Dans l’Évangile selon Eymerich, l’auteur croise de manière habile trois lignes narratives. La première raconte la quête vengeresse d’une femme du nom de Lilith. Elle désire éliminer tous les psychiatres réfugiés sur la lune qui tentent d’influencer le destin des hommes, grâce à des électrochocs collectifs.
Le deuxième temps est l’enfance de Nicolas Eymerich, sa première rencontre avec l’inquisition et les évènements qui forgeront son caractère intransigeant.
Ces deux axes ne seront en réalité que des interludes qui couperont le cœur de l’enquête menée par l’inquisiteur aux prises avec un ennemi insaisissable. Cette chasse à l’homme le conduit de l’Espagne en Sicile où il se confronte à la présence de disques étranges dans le ciel et surtout à l’apparition de monstres comme des fœtus démembrés.
En plus de sa charge inquisitoriale, les Barons siciliens lui demanderont de servir de médiateur afin de résoudre les problèmes d’instabilités politiques dont souffre l’île.
Nicolas
Eymerich sert de point central sur lequel s’articule tout le
récit. Personnage détestable et détesté à cause de l’idéologie
inflexible qui l’anime et par le mépris qu’il réserve à tout
ce qu’il considère comme contraire à sa vision du monde, il n’en
reste pas moins un antihéros fascinant.
L’inquisiteur se
retrouve opposé à Ramón
de Tárraga
qui s’avère comme un ennemi à la hauteur de son intelligence. Le
mystère de sa disparition et les manifestations de disques lumineux
dans le ciel et de monstres vont obliger le héros à réévaluer ses
certitudes dans sa quête de vérité. Malgré tout, il restera ce
religieux inflexible capable de passer un homme par une fenêtre sur
la simple intuition que celui-ci a pactisé avec le diable.
Chaque tome du cycle de Nicolas Eymerich propose une histoire qui peut être lue indépendamment des autres titres de la série. Si dans ce volume des références à son passé sont évoquées, elles ne nuisent pas à la compréhension ni à l’intrigue. La seule difficulté est d’accepter le ton du personnage qui méprise tout ce qui n’est pas en accord avec l’Église catholique. Ce parti pris se justifie par sa fonction d’inquisiteur de l’erreur hérétique. L’auteur montrera d’ailleurs dans le roman qu’en dépit de son idéologie, Nicolas Eymerich possède plus de nuance et de contradiction qu’il n’y parait.
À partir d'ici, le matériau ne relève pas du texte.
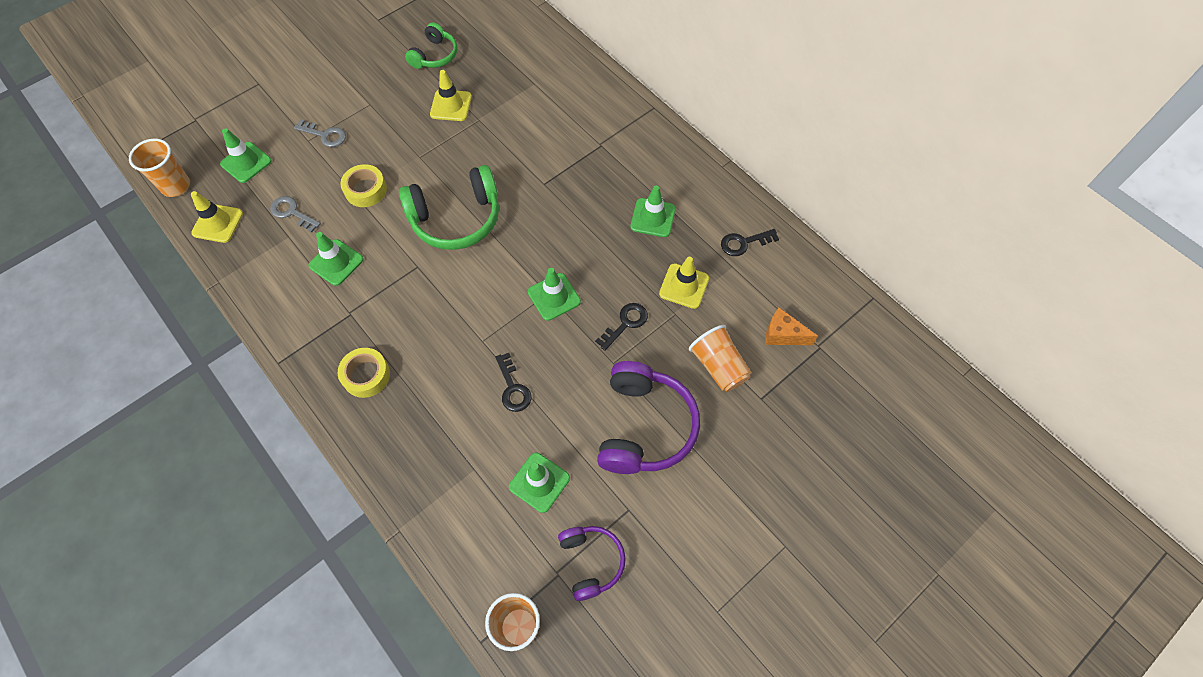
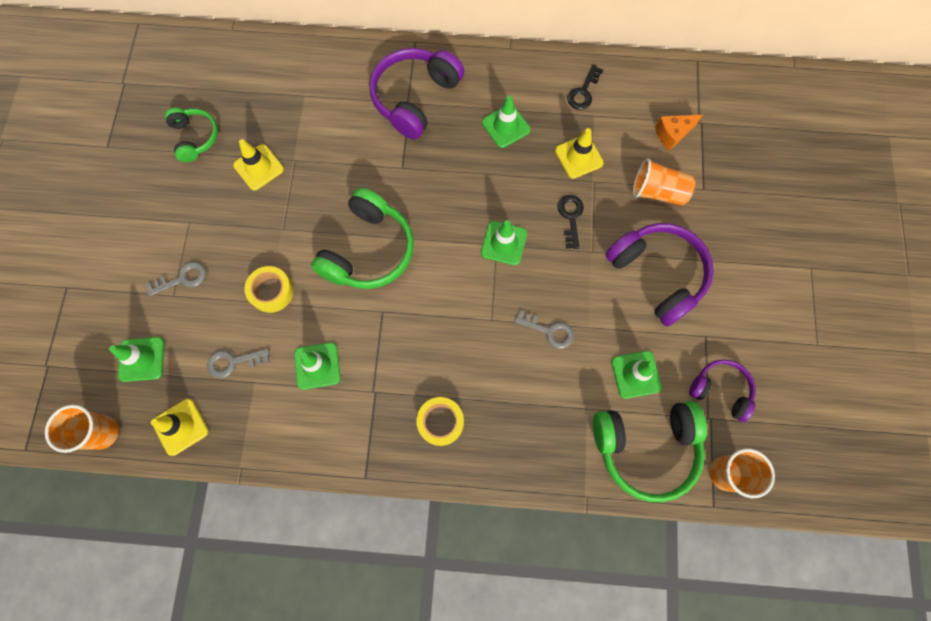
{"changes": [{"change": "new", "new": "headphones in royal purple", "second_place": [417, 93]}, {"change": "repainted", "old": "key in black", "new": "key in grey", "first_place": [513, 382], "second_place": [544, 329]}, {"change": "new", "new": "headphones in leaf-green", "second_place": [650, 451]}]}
Valerio Evangelisti offre une dernière aventure à la hauteur de son héros atypique ou se mêle kabbale, alchimie, Histoire de la Sicile, réflexion sur le contrôle des masses. Si le récit tarde un peu à se mettre en place, l’intrigue s’épaissit au fur et à mesure de la lecture. Le seul regret que l’on peut éprouver est que les deux axes narratifs annexes se révèlent trop peu fouillés, même s’ils proposent une véritable respiration à cette histoire haletante.